Parameter Type Default Description
h5_path Path Required Condensed HDF5 file containing /training
model_builder Callable Required Function returning a fresh model for each fold
optimizer_builder Callable Required Function accepting a model and returning a fresh optimizer
loss_fn Callable Required Loss function used during training
kfold_config KFoldConfig Defaults Fold count, seed, and history-return settings
dl_config DataLoaderConfig Defaults Batch size, shuffling, and normalization settings
fit_config FitConfig Defaults Epoch, device, early stopping, and gradient clipping settings

Returns

The result dictionary contains:

  • ell: Multipole bin centers loaded from the HDF5 file.
  • fold_best_val: Best validation loss for each fold.
  • mean_best_val: Mean of the best fold validation losses.
  • std_best_val: Sample standard deviation of the best fold validation losses.
  • models: Trained model instance for each fold.
  • norms: Per-fold normalizers for "X" and "Y".
  • val_indices: Validation indices used in each fold.
  • histories: Full per-fold histories, only when return_histories=True.

Typical Usage

from pathlib import Path

import torch

from reionemu import (
    DataLoaderConfig,
    FitConfig,
    FourParamEmulator,
    KFoldConfig,
    kfold_cross_validate,
)

result = kfold_cross_validate(
    Path("path/to/condensed.h5"),
    model_builder=lambda: FourParamEmulator(),
    optimizer_builder=lambda model: torch.optim.AdamW(model.parameters(), lr=1e-3),
    loss_fn=torch.nn.MSELoss(),
    kfold_config=KFoldConfig(k=5, seed=42, return_histories=True),
    dl_config=DataLoaderConfig(batch_size=32, normalize_X=True, normalize_Y=False),
    fit_config=FitConfig(epochs=100, device="cpu", early_stopping_patience=15),
)

print(result["mean_best_val"])
print(result["std_best_val"])

Common Issues

  • Device errors: Make sure FitConfig.device is available on your machine.
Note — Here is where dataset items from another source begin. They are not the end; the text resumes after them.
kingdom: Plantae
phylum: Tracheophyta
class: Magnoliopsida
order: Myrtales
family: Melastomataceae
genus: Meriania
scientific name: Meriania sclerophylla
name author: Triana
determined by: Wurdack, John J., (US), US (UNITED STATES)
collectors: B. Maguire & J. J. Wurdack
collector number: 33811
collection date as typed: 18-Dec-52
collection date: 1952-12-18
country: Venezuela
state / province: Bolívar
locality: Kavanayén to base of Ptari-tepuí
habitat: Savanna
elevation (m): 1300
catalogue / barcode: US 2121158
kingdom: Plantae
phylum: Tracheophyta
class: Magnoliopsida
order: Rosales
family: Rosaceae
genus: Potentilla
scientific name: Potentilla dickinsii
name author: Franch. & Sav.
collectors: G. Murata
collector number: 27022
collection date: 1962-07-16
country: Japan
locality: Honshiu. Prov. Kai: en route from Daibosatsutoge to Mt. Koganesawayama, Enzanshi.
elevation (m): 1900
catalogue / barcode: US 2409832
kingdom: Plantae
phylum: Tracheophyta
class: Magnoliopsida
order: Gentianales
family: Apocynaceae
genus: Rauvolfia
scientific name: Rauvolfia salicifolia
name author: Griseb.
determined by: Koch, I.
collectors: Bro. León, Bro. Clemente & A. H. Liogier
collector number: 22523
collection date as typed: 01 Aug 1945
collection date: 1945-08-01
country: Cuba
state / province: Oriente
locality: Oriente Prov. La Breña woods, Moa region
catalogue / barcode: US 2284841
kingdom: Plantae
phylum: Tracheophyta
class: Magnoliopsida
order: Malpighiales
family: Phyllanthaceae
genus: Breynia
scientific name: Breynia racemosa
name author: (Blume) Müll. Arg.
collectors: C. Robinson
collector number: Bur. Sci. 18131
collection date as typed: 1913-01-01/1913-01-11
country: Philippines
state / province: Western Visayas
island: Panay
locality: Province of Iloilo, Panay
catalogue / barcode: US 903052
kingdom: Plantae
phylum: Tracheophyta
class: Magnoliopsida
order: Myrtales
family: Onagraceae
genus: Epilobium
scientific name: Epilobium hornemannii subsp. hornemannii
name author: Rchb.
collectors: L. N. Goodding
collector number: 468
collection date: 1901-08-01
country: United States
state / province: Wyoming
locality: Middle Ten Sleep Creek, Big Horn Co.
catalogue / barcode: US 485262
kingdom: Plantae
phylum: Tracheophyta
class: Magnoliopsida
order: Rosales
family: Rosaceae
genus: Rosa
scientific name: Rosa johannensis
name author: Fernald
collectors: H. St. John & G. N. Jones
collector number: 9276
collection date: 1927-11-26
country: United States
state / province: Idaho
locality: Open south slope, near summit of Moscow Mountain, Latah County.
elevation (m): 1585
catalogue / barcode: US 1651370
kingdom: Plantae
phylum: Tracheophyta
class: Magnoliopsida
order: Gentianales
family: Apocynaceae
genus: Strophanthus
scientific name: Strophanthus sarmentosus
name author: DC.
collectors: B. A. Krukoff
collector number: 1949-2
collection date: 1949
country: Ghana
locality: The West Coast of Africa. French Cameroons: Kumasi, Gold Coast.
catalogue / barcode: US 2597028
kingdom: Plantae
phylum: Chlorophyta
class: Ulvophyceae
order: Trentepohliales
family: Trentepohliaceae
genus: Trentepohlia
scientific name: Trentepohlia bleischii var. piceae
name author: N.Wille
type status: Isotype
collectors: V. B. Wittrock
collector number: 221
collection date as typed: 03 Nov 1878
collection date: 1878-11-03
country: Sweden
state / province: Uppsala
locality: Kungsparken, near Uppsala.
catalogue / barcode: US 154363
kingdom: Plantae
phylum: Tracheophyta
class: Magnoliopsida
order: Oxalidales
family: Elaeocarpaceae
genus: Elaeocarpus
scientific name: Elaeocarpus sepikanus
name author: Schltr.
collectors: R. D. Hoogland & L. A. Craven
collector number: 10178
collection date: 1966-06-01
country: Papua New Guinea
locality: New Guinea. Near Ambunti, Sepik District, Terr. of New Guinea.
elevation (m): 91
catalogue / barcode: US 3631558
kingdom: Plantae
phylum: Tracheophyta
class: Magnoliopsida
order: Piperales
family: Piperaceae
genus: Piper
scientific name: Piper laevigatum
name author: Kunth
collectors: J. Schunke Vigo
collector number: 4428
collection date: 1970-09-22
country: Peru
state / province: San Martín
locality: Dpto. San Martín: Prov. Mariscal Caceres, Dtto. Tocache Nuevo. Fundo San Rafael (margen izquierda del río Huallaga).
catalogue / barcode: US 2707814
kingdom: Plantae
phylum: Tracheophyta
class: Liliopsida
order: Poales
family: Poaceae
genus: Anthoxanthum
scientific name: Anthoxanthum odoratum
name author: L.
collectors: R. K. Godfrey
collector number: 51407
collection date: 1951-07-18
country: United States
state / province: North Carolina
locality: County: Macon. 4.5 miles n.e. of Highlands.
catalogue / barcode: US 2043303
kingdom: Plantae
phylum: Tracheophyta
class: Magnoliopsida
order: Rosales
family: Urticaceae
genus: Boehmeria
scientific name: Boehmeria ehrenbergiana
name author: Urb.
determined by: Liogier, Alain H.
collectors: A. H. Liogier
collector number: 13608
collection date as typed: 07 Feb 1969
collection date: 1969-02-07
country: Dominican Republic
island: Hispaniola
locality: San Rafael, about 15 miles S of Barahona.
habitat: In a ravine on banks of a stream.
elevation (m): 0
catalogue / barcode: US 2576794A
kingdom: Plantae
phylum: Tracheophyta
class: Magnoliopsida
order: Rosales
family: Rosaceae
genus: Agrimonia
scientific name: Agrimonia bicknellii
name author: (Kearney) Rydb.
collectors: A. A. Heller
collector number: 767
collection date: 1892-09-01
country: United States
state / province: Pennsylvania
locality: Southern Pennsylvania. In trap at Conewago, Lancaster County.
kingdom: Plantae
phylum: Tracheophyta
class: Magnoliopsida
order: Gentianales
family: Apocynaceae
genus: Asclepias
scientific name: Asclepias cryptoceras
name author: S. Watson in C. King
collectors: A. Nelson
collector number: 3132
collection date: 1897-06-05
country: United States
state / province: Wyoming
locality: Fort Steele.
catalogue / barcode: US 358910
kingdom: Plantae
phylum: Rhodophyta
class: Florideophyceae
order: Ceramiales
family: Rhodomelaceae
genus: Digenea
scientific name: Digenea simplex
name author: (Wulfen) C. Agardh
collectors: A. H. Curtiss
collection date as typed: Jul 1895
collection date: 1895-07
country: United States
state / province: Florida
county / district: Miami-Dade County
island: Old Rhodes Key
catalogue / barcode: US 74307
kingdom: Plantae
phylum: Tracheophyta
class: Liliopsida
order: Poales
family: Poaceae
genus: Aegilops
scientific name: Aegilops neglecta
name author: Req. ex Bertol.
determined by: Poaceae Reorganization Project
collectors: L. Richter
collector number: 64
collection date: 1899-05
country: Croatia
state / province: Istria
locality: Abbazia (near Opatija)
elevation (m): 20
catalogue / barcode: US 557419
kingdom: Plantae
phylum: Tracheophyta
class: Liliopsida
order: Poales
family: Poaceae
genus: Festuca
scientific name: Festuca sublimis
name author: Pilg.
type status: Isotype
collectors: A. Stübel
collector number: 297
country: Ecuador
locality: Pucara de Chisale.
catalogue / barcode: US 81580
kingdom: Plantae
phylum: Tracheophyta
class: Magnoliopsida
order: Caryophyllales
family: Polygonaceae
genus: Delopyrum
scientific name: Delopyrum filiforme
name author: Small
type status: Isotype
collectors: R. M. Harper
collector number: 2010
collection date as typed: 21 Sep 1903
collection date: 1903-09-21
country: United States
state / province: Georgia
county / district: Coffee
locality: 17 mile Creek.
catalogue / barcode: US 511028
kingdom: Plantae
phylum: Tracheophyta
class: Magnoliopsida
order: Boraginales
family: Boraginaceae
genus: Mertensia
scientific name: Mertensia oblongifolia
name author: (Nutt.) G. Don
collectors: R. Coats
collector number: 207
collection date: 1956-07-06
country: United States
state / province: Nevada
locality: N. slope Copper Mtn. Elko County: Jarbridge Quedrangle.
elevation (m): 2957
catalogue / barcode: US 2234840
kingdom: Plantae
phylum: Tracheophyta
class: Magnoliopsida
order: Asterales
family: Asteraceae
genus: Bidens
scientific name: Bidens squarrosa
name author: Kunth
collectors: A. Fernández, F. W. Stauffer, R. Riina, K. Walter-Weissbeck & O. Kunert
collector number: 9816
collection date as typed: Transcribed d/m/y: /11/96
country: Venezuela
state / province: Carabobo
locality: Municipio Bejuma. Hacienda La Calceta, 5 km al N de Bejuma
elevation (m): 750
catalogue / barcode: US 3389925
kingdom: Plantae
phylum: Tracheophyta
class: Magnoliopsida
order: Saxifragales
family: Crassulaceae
Use "cpu" for the most portable option.
  • Validation loss is unstable: Try a smaller learning rate, enable gradient clipping, or use early stopping.
  • Cross-validation reuses weights: Make sure model_builder returns a new model instance every time it is called.
  • MC-dropout uncertainty is missing: Use MCDropoutEmulator with evaluation="evaluate_mc_metrics".